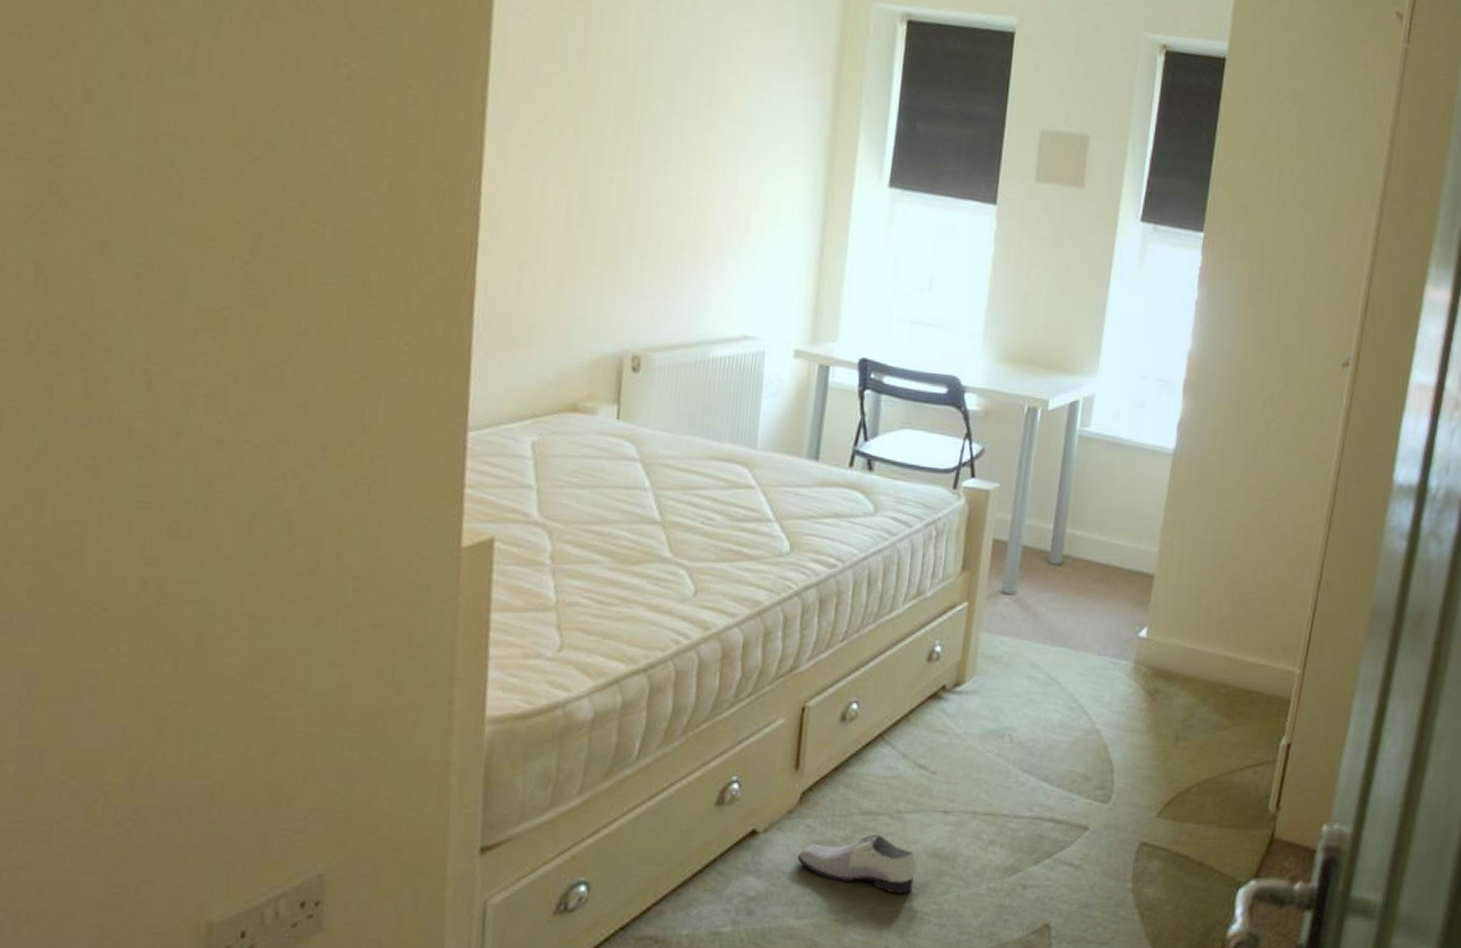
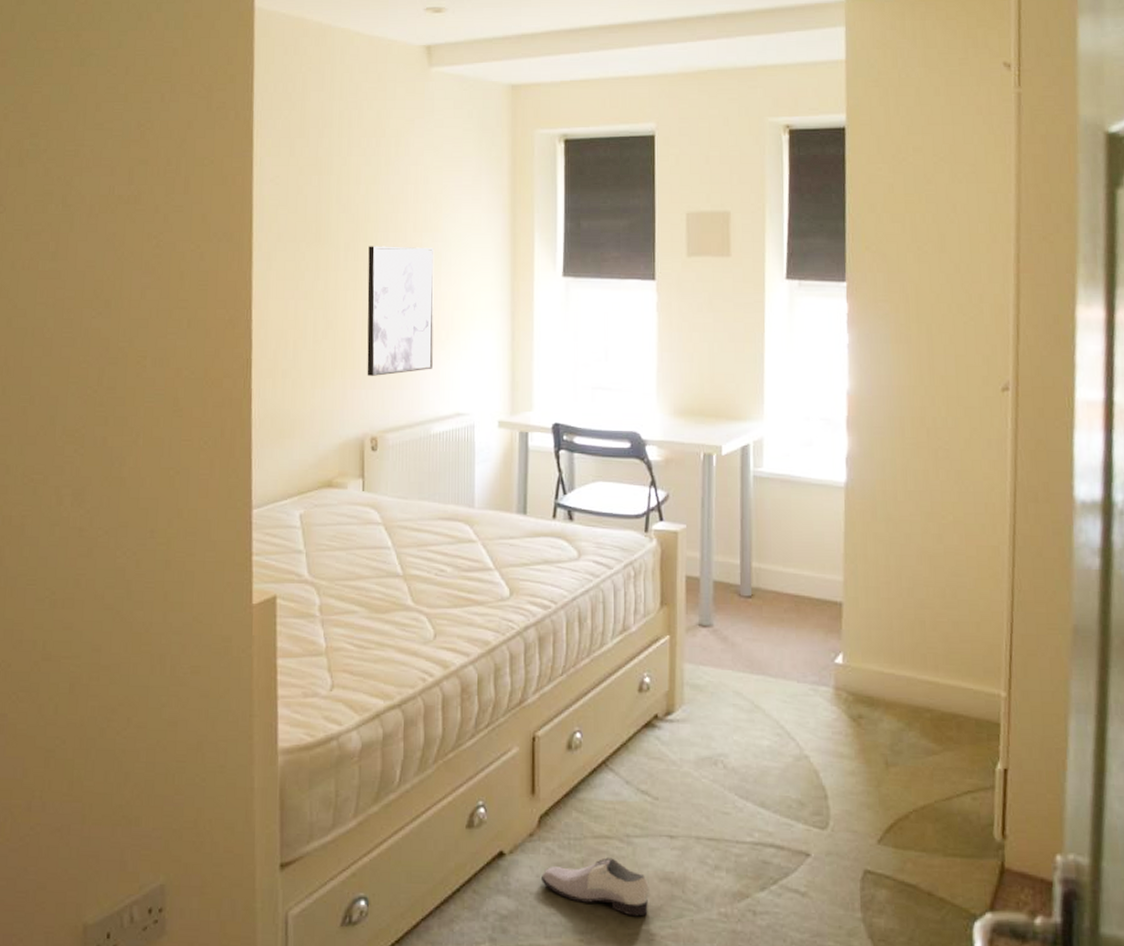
wall art: none [632,117,733,282] -> present [367,246,434,376]

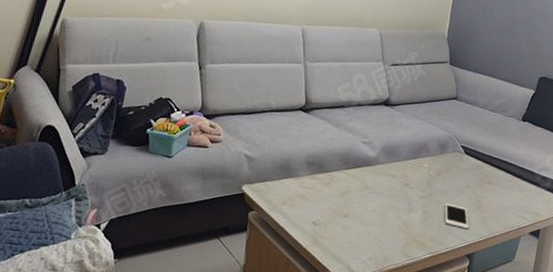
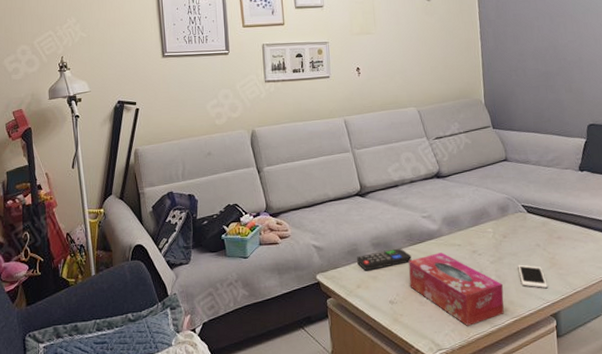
remote control: none [288,170,344,189] -> present [357,248,412,271]
tissue box: none [336,180,427,256] -> present [408,253,504,326]

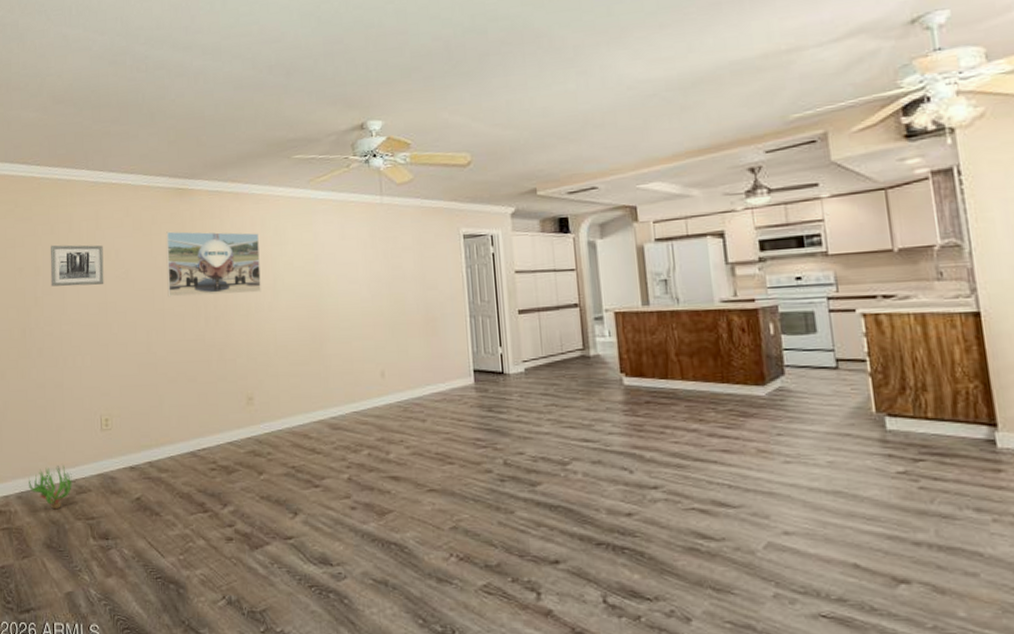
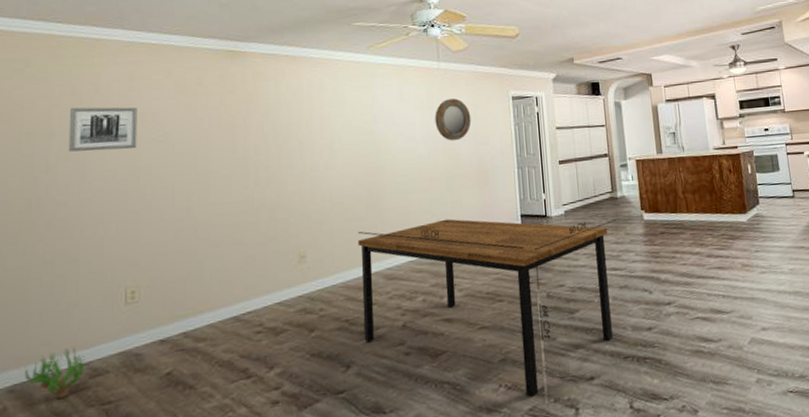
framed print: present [166,231,261,297] -> none [213,93,317,160]
dining table: none [301,369,588,574] -> present [357,219,616,398]
home mirror: none [378,237,418,284] -> present [435,98,472,141]

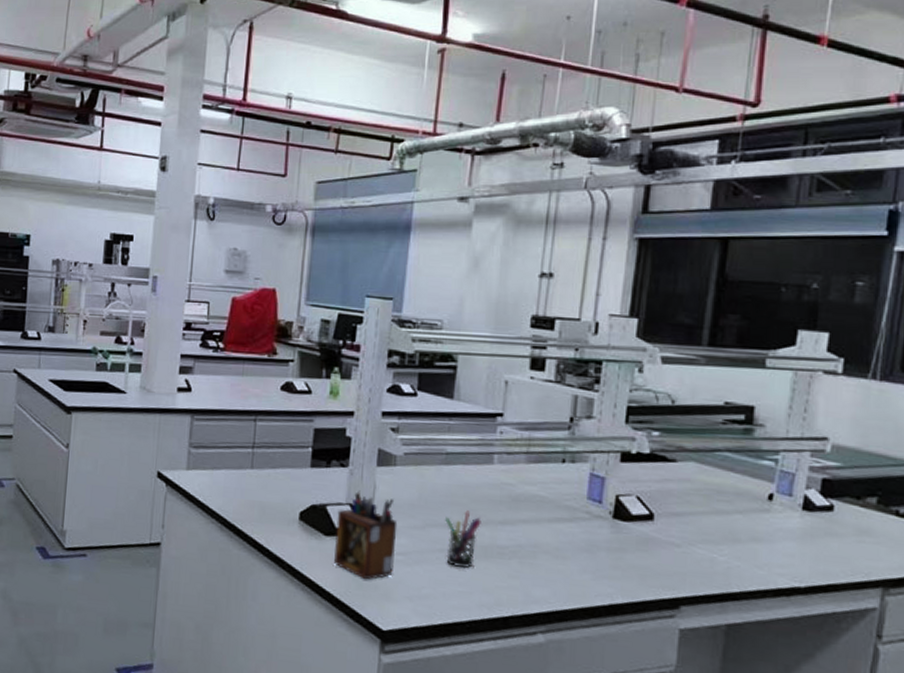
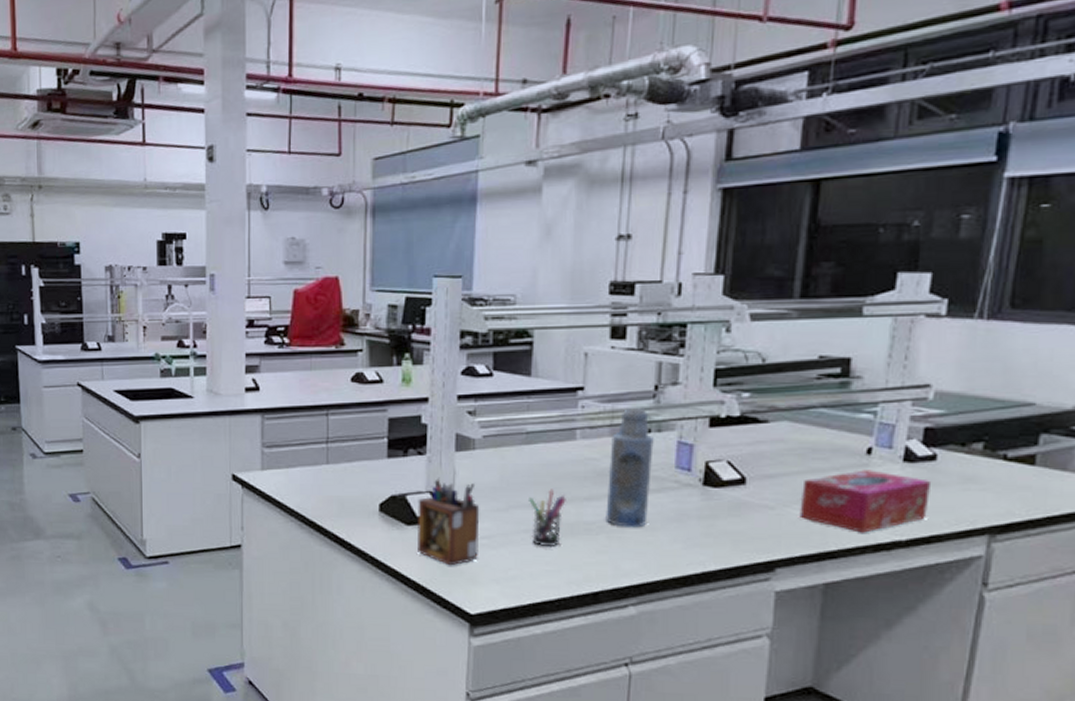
bottle: none [518,436,568,555] -> present [606,407,654,528]
tissue box: none [704,515,828,577] -> present [799,470,930,533]

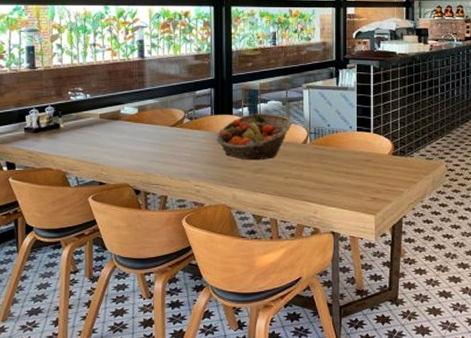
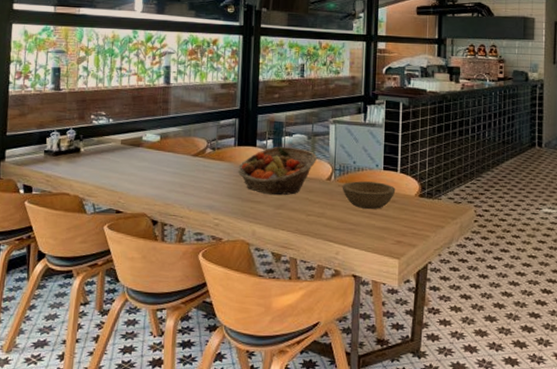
bowl: none [317,143,370,169] -> present [342,181,396,209]

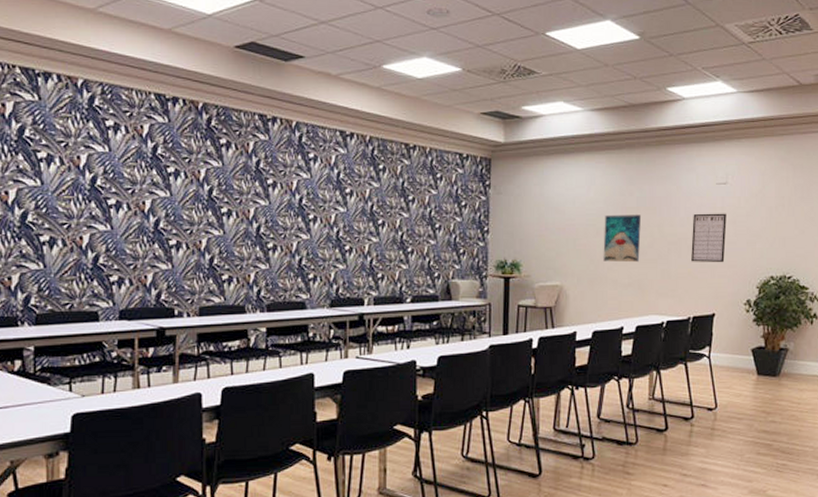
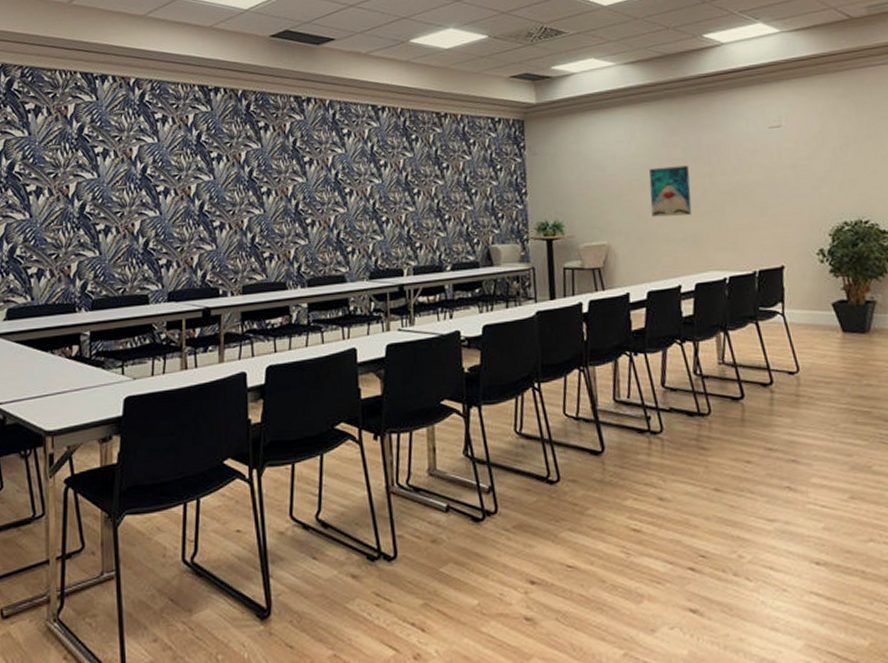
writing board: present [691,213,727,263] -> none [746,157,789,212]

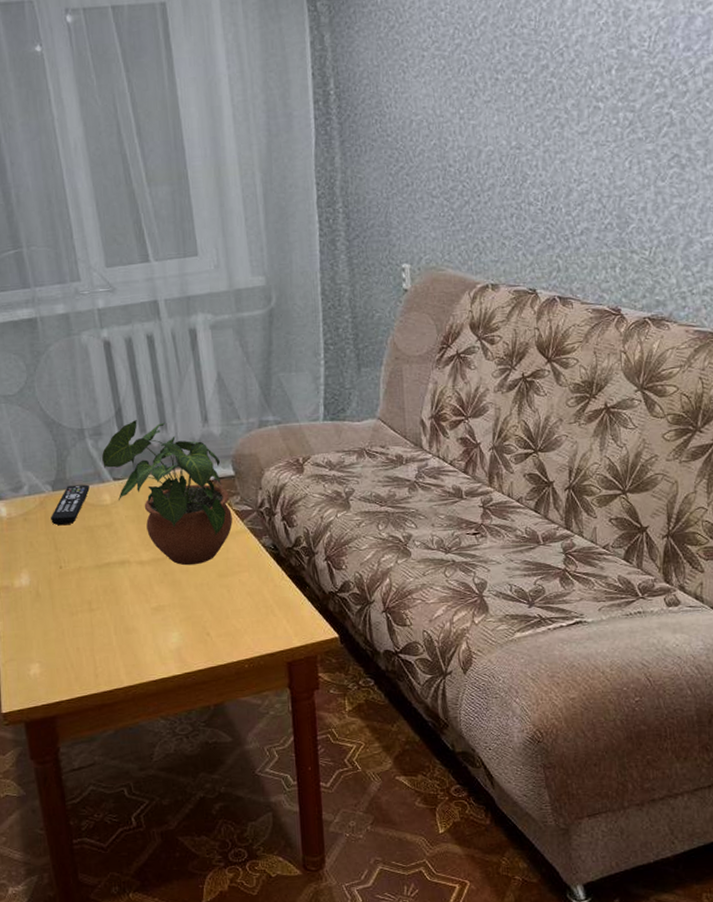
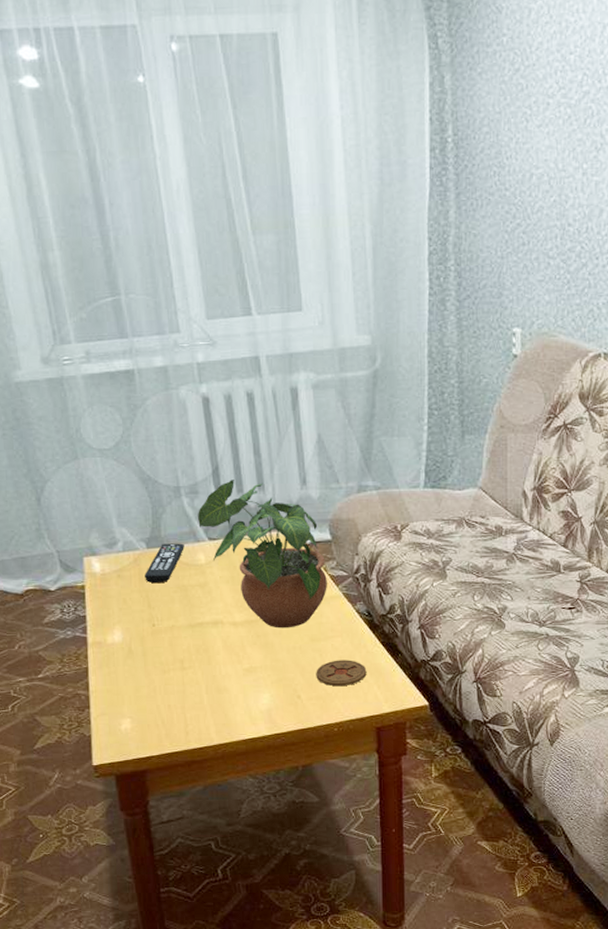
coaster: none [224,594,275,622] -> present [316,660,367,687]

========================================================================

Exercise instructions:
Take the material above from its first line through the line that has "bottle: none [518,436,568,555]" and copy it exactly, without any pictures.

Answer space:
wall art: none [632,117,733,282] -> present [367,246,434,376]

remote control: none [288,170,344,189] -> present [357,248,412,271]
tissue box: none [336,180,427,256] -> present [408,253,504,326]

framed print: present [166,231,261,297] -> none [213,93,317,160]
dining table: none [301,369,588,574] -> present [357,219,616,398]
home mirror: none [378,237,418,284] -> present [435,98,472,141]

bottle: none [518,436,568,555] -> present [606,407,654,528]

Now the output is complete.